* What the task requires
Return each line of the listing that follows in which the string "blue" can be found.

* Records to use
------------------------------
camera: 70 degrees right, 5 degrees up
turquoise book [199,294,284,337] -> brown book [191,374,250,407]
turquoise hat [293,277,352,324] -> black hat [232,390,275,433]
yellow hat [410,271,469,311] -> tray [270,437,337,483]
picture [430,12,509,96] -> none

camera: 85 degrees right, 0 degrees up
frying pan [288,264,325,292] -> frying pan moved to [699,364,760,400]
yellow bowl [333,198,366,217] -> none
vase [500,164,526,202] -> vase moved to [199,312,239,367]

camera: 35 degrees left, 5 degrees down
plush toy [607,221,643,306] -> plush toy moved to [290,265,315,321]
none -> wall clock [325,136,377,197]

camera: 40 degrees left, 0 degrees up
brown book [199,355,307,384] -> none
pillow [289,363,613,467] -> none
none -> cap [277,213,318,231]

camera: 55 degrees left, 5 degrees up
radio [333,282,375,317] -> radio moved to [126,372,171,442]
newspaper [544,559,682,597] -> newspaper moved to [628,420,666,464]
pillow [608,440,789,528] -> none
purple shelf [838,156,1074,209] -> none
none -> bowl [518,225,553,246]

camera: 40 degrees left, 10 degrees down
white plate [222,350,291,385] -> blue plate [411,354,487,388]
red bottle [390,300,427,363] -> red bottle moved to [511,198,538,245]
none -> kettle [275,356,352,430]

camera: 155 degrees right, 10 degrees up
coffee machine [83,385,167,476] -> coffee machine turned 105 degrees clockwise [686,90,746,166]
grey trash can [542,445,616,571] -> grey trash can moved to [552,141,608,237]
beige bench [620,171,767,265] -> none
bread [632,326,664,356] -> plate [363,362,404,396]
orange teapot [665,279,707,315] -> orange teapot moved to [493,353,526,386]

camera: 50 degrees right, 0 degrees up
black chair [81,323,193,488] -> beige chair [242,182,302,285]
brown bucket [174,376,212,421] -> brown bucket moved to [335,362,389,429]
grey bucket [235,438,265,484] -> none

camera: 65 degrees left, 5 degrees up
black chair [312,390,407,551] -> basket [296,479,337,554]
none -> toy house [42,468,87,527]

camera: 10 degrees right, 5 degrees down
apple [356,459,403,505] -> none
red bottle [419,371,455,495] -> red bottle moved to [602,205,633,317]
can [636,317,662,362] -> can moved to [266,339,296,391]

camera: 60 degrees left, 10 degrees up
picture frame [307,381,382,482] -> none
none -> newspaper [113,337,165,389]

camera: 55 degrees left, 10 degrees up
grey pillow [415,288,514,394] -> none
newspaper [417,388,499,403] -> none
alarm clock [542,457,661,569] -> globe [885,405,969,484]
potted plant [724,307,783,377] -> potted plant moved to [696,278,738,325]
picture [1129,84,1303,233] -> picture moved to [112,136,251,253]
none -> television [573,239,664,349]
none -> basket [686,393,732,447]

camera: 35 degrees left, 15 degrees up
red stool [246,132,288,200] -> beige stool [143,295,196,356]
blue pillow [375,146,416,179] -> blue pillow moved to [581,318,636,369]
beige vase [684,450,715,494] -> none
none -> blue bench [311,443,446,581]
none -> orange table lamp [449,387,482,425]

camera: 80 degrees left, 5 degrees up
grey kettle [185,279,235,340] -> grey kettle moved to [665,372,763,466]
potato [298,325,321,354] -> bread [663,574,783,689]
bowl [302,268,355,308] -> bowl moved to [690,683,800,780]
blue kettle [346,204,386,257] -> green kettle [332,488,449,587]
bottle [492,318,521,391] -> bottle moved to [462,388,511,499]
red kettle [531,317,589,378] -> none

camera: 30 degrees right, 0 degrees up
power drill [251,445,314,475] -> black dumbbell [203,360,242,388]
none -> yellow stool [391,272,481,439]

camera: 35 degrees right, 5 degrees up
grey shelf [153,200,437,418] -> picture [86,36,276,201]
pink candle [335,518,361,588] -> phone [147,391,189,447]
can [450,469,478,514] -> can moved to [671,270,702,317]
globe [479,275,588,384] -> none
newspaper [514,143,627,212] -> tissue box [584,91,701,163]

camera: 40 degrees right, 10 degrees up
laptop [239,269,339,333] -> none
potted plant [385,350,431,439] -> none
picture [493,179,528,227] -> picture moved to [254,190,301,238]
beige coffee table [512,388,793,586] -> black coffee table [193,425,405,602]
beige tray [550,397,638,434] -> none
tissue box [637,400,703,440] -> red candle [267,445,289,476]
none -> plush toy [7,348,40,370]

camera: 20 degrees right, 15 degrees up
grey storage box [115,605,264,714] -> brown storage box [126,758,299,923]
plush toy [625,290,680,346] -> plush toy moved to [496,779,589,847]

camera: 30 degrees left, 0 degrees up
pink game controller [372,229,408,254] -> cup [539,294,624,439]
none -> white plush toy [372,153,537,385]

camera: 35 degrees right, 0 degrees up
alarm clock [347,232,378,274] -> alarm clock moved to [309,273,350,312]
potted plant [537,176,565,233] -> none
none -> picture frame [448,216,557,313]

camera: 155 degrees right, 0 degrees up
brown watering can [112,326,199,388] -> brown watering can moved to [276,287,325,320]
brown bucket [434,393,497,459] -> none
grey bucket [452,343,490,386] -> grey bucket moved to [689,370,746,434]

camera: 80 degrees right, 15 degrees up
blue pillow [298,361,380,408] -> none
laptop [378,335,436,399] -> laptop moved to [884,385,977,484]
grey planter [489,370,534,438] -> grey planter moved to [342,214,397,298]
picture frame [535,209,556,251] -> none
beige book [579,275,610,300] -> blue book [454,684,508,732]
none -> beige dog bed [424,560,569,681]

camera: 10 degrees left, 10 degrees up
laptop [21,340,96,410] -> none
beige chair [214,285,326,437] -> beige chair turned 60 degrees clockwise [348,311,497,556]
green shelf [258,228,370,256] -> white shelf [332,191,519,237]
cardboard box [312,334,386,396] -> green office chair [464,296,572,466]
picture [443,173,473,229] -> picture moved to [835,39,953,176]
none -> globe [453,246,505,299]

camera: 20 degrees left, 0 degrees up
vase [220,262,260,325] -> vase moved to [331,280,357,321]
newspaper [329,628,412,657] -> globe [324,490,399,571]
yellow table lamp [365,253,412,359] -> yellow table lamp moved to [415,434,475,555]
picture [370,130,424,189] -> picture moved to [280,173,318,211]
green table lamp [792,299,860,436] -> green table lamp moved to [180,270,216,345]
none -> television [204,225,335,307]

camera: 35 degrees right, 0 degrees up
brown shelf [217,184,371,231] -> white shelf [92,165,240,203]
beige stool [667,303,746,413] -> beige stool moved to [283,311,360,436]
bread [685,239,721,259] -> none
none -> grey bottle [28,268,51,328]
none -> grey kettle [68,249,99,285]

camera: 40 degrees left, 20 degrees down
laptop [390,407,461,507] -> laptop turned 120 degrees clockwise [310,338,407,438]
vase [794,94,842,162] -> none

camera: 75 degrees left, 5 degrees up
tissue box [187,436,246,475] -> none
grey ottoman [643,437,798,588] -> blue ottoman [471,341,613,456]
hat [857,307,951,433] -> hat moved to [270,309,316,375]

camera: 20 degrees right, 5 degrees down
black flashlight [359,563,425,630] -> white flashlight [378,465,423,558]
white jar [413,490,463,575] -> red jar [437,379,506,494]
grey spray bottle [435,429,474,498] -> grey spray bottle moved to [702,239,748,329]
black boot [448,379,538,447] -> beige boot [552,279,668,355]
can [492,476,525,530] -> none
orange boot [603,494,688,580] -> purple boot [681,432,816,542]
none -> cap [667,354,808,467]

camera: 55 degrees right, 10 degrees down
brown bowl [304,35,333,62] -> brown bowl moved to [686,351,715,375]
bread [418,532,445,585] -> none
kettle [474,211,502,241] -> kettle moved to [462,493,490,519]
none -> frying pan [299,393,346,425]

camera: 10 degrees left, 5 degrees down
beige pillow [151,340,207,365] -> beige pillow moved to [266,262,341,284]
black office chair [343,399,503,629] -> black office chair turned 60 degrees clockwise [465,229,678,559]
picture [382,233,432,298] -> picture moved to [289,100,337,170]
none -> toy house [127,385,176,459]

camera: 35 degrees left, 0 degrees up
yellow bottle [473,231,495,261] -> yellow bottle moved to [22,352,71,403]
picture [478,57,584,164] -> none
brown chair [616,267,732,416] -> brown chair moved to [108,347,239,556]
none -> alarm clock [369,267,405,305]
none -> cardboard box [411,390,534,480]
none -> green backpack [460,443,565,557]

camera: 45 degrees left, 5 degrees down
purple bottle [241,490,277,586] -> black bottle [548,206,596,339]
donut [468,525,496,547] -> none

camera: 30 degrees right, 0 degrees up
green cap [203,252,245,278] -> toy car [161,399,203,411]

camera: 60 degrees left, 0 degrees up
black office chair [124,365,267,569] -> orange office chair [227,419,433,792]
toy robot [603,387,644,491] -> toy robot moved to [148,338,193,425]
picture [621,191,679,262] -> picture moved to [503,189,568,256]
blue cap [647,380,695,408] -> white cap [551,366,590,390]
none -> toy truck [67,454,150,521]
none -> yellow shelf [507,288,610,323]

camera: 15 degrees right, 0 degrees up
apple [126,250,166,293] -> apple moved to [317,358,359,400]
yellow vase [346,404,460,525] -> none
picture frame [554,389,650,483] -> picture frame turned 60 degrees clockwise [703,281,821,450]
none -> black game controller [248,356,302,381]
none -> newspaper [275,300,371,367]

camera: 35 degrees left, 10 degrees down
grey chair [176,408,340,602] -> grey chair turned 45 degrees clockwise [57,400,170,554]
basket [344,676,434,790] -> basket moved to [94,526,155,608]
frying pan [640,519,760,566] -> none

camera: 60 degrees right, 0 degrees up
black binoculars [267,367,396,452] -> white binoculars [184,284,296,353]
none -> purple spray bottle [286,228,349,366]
------------------------------
* Answer area
white plate [222,350,291,385] -> blue plate [411,354,487,388]
blue pillow [375,146,416,179] -> blue pillow moved to [581,318,636,369]
none -> blue bench [311,443,446,581]
blue kettle [346,204,386,257] -> green kettle [332,488,449,587]
blue pillow [298,361,380,408] -> none
beige book [579,275,610,300] -> blue book [454,684,508,732]
grey ottoman [643,437,798,588] -> blue ottoman [471,341,613,456]
blue cap [647,380,695,408] -> white cap [551,366,590,390]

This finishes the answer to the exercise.